■ **AIM OF THE TASK**: Repeat word for word the part of the weather-modification passage between "The November 2005 Montreal Conference" and "for military use.", inclusive.

*** Opening of PASSAGE ***

“Weather-modification offers the war fighter a wide-range of possible options to defeat or coerce an adversary… In the United States, weather-modification will likely become a part of national security policy with both domestic and international applications. Our government will pursue such a policy, depending on its interests, at various levels.”
(US Air Force, emphasis added. Air University of the US Air Force, AF 2025 Final Report, http://www.au.af.mil/au/2025/ )
Guided by the interest of consolidating peace, … and of saving mankind from the danger of using new means of warfare, (…)Recognizing that military … use of such [environmental modification techniques] could have effects extremely harmful to human welfare, Desiring to prohibit effectively military … use of environmental modification techniques in order to eliminate the dangers to mankind. … and affirming their willingness to work towards the achievement of this objective, (…) Each State Party to this Convention undertakes not to engage in military … use of environmental modification techniques having widespread, long-lasting or severe effects as the means of destruction, damage or injury to any other State Party.
(Convention on the Prohibition of Military or Any Other Hostile Use of Environmental Modification Techniques, Geneva: 18 May 1977, Entered into force: 5 October 1978, see full text of Convention in Annex)
The November 2005 Montreal Conference on Climate Change will focus exclusively on global warming. The debate on climate change will center on formal measures to reduce greenhouse gas emissions under the 1997 Kyoto Protocol.
The underlying consensus is that greenhouse gas emissions constitute the sole cause of climate instability.
Neither the government delegations nor the environmental action groups participating in the November 2005 Montreal venue, have raised the issue of “weather warfare” or “environmental modification techniques (ENMOD).” for military use.

*** Close of PASSAGE ***
*** Opening of RECORDS SHOWN ***

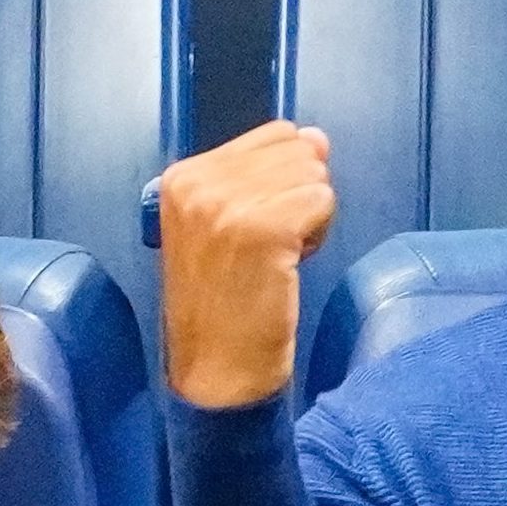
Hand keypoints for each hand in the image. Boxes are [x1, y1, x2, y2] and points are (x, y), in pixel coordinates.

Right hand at [157, 120, 336, 407]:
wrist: (215, 370)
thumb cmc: (223, 304)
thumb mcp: (224, 226)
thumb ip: (265, 175)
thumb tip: (316, 137)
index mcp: (182, 177)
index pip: (273, 135)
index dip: (282, 181)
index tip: (256, 229)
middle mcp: (198, 183)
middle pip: (297, 149)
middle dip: (299, 194)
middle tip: (270, 247)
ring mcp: (228, 204)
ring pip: (314, 174)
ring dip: (311, 217)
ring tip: (277, 258)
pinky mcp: (263, 228)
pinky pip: (323, 201)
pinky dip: (319, 235)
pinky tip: (290, 265)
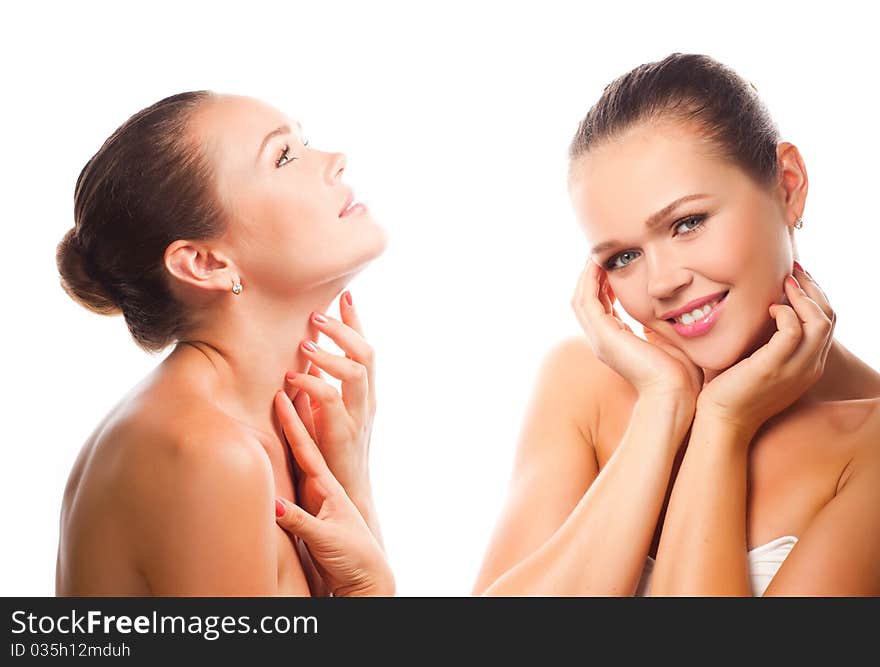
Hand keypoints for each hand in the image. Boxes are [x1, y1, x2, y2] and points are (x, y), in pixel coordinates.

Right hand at [273, 390, 393, 596]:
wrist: (367, 573)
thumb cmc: (348, 556)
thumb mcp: (322, 538)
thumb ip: (297, 521)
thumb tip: (271, 505)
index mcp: (328, 487)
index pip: (307, 447)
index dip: (294, 422)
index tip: (282, 394)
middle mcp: (327, 481)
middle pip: (313, 436)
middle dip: (303, 404)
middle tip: (293, 374)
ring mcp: (326, 487)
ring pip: (313, 442)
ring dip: (306, 413)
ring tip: (297, 384)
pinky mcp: (322, 497)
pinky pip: (310, 458)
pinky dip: (303, 435)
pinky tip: (297, 422)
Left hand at [285, 292, 375, 504]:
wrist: (347, 497)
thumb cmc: (332, 455)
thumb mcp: (326, 415)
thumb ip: (319, 389)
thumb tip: (300, 364)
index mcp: (364, 394)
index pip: (364, 349)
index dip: (356, 322)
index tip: (344, 296)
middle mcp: (367, 401)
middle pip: (367, 352)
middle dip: (344, 329)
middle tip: (317, 314)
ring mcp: (359, 417)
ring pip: (357, 371)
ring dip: (331, 353)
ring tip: (305, 344)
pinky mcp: (343, 435)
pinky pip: (332, 400)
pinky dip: (312, 384)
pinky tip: (292, 379)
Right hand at [572, 260, 703, 402]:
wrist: (675, 393)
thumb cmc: (680, 373)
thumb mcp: (668, 338)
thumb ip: (658, 321)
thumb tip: (666, 304)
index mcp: (616, 342)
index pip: (601, 307)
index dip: (604, 284)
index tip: (614, 265)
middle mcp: (603, 341)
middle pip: (585, 302)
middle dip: (591, 276)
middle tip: (600, 254)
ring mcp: (600, 339)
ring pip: (581, 299)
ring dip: (587, 275)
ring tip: (597, 254)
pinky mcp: (603, 336)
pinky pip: (587, 300)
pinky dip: (590, 281)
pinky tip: (599, 264)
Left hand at [696, 264, 835, 436]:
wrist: (722, 421)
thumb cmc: (732, 391)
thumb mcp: (759, 363)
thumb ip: (768, 342)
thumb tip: (760, 311)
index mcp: (808, 366)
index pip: (827, 324)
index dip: (816, 297)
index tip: (798, 279)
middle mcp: (808, 367)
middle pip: (829, 318)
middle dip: (814, 289)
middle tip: (795, 270)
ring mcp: (794, 368)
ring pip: (819, 322)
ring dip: (803, 296)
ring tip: (786, 281)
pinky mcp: (773, 367)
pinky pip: (793, 331)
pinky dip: (785, 312)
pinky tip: (769, 307)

*** Close of RECORDS SHOWN ***

■ **EXERCISE SOLUTION**:
The November 2005 Montreal Conference on Climate Change will focus exclusively on global warming. The debate on climate change will center on formal measures to reduce greenhouse gas emissions under the 1997 Kyoto Protocol.
The underlying consensus is that greenhouse gas emissions constitute the sole cause of climate instability.
Neither the government delegations nor the environmental action groups participating in the November 2005 Montreal venue, have raised the issue of “weather warfare” or “environmental modification techniques (ENMOD).” for military use.